Malassis dépasse la mère et son enfant qu’elle pousse dans un fauteuil orthopédique aménagé comme un landau douillet. Le matin de ce 10 janvier, fête de l’Epiphanie, qui célèbre l’arrivée des mages émigrés de tous les horizons, il cherche comme toujours les banqueroutes, les liquidations et les faillites. Dieu sait s’il y en a ! La ville se meurt. Malassis voit au loin le Musée de la romanité en construction. Il y a des architectes qui devraient être trainés devant les tribunaux pour crime contre l’humanité. Mais passons. Et l’artiste capillaire passe. Il longe la grille du Palais de justice qui a vu sévir le juge d’instruction Thérèse Hirsch à son encontre – en un quart d’heure ! – et, bien sûr, sa main gauche le gratte aussitôt.
Cette sorte d’autonomie qui lui échappe parfois ? N’est-il pas plutôt droitier ? Et pourtant ce qu’on appelle la « main dominante » est chez lui la gauche de façon quasi surnaturelle. La senestre, considérée depuis l’Antiquité comme le côté de la réprobation, du refus, du Mal. Du Non. Elle est la meilleure part de lui-même. Elle est la main de l’autre, de l’étranger qu’il aurait pu être, du rebelle, de l’homme heureux, de l’artiste accompli.
Si, bien sûr…
Malassis passe devant la statue vénérée par la ville. Le sexe rebondi de Nimeño sera bientôt aussi lustré que celui d’Alfred de Musset gisant au Père-Lachaise. L’association d’idée, incontrôlable, est un craquement d’allumette dans la poudrière de son cœur. Lui ! Le nouveau petit ami de l’effroyable shampouineuse, la Chose venue de l’enfer avec des boucles rousses autour !

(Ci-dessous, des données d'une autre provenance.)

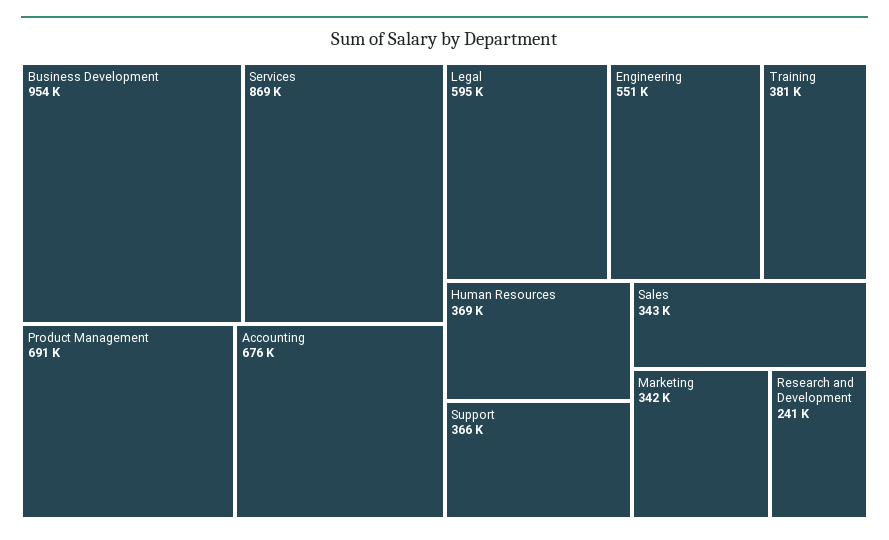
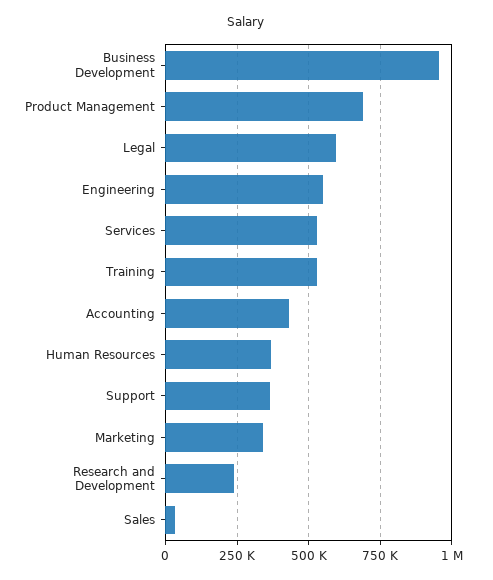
Services: 869000 -> 525000
Accounting: 676000 -> 425000
Training: 381000 -> 525000
Sales: 343000 -> 25000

L’échafaudage qui sert à la restauration des Arènes n’est toujours pas apparu de ce côté du monument romain et il n’est pas près d’arriver. Les Arènes vues du ciel rappellent un gros oignon – cette montre sans bracelet que l’homme à gibus place au bout d’une chaîne dans le gousset de son gilet de flanelle sur les gravures du XIXème siècle. La restauration de l’édifice est entreprise au cours de travaux que le journal local, le Midi Libre, qualifie bien entendu de romains. Un échafaudage – une aiguille sur le vieux cadran – fait depuis pas mal de temps le tour du monument avec obstination. Des portiques ont été dévoilés à la suite du déplacement progressif. Contrastant avec la noirceur générale des pierres, ils présentent une surface nettoyée qui rappelle irrésistiblement la découpe blanche du string dans un corps bronzé. Une abomination pour les hommes de goût, le bronzage.

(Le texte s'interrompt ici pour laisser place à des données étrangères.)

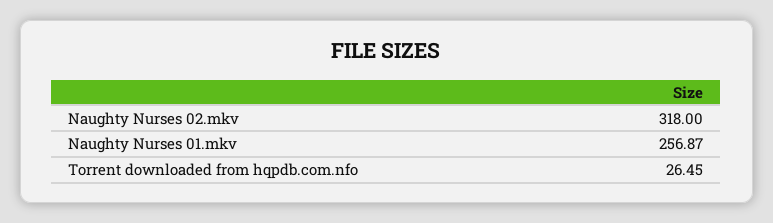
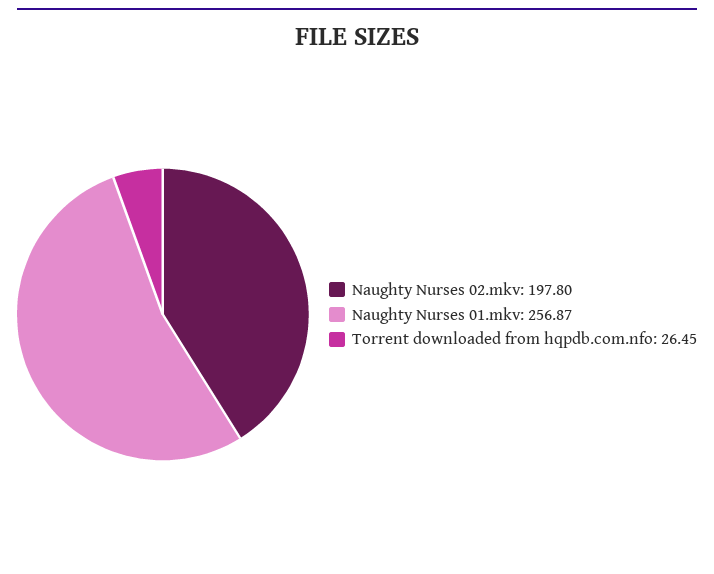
Naughty Nurses 02.mkv: 318 -> 197.8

Cette digression heureusement parvenue à sa fin, reprenons là où nous avons laissé Malassis qui s’assied résolument en face du torero, sur un cube de béton où sont enfermées les racines d’un arbre indéfinissable – pas moyen de s’échapper. Au-delà de la cape du torero il peut apercevoir à travers une des portes en arcade, là où devraient être les gradins opposés de l’amphithéâtre, l’autre côté : la végétation d’un balcon sur le boulevard adverse ? Peu probable. Peut-être le jardin où l’artiste vit à présent sa vie éternelle.

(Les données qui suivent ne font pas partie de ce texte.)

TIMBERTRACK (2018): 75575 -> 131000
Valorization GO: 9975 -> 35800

Malassis – le regard fixé sur le sexe du torero de bronze – sait à quoi s’attendre s’il retrouve l’Infâme. Il sait ce qu’elle a dans le cœur – ces paysages heureux et tranquilles où il n’est pas. Son jardin. Il a été bien des fois témoin, comme à un procès, du triste évènement : la déchéance du mâle européen qui se civilise, résigné. Etre voué à une amitié, à des amours écoutés avec patience en savourant du thé à la bergamote par les après-midi pluvieuses, être le pote, l’éternel ami pédé, la meilleure copine – et non pas précipité dans un lit où il faut du camionneur, de l’émigré, du barbare, du bûcheron !
Le coiffeur est pris d’un fou rire douloureux, Les premières gouttes de pluie s’avancent à pas comptés – sans laisser prévoir le déluge dont elles sont la modeste avant-garde.